▶ _Stored data entries_

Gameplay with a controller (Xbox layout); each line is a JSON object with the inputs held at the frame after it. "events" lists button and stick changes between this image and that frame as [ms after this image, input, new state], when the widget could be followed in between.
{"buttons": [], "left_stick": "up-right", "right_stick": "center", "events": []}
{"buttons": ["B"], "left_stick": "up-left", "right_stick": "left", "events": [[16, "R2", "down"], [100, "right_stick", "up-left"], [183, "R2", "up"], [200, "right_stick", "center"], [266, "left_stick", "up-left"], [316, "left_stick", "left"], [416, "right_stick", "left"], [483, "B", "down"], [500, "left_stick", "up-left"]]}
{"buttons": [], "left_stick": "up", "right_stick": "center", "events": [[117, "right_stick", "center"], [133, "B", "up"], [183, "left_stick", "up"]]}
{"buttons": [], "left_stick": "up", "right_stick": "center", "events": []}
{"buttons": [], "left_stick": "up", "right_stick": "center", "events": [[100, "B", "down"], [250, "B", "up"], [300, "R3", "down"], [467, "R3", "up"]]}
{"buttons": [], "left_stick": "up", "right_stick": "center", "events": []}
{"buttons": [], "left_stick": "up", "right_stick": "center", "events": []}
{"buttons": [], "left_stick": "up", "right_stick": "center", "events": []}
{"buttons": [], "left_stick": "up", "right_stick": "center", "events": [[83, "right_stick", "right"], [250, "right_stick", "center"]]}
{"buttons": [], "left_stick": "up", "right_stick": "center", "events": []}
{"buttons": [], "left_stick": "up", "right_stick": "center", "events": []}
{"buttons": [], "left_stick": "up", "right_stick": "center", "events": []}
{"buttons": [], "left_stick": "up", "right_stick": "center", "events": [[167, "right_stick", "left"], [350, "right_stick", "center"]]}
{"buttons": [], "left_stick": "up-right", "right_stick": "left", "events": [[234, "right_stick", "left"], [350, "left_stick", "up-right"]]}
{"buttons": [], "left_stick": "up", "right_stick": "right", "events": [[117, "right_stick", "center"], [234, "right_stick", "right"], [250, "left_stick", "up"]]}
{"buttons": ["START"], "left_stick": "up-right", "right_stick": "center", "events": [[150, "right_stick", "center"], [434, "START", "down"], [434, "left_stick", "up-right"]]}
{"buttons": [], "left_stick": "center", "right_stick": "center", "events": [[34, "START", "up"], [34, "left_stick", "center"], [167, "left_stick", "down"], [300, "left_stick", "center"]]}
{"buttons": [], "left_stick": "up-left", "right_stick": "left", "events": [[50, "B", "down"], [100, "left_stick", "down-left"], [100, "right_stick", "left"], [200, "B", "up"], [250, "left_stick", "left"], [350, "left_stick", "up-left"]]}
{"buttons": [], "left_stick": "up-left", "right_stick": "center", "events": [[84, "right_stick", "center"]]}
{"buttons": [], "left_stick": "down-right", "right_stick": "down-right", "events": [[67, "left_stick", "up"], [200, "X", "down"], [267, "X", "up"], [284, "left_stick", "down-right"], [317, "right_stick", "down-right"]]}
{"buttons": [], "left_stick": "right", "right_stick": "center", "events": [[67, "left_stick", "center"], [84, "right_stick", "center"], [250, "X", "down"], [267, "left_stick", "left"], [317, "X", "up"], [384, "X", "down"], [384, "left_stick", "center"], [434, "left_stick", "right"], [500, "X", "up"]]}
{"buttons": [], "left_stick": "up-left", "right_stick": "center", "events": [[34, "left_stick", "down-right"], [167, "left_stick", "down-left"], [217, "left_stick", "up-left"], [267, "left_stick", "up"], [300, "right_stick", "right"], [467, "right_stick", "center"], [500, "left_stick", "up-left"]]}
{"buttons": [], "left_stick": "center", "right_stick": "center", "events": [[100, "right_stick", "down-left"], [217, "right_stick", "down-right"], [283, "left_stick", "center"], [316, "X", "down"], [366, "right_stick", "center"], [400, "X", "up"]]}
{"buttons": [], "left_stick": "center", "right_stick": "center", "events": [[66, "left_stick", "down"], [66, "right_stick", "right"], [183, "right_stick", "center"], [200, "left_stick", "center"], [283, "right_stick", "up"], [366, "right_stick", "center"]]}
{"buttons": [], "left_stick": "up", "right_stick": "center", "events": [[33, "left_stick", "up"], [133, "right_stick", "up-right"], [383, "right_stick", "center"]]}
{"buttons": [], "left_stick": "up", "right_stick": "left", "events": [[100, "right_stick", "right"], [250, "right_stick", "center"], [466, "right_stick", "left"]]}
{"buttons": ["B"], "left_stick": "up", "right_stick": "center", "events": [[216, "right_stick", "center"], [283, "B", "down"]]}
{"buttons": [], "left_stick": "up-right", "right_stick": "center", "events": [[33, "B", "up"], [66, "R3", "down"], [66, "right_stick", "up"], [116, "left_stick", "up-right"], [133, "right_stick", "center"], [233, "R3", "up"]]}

▶ _TO DO_
Filter the entries down to the lines with the word "START" in them, and copy those lines.

▶ _OUTPUT FOR THIS EXERCISE_
{"buttons": ["START"], "left_stick": "up-right", "right_stick": "center", "events": [[150, "right_stick", "center"], [434, "START", "down"], [434, "left_stick", "up-right"]]}
{"buttons": [], "left_stick": "center", "right_stick": "center", "events": [[34, "START", "up"], [34, "left_stick", "center"], [167, "left_stick", "down"], [300, "left_stick", "center"]]}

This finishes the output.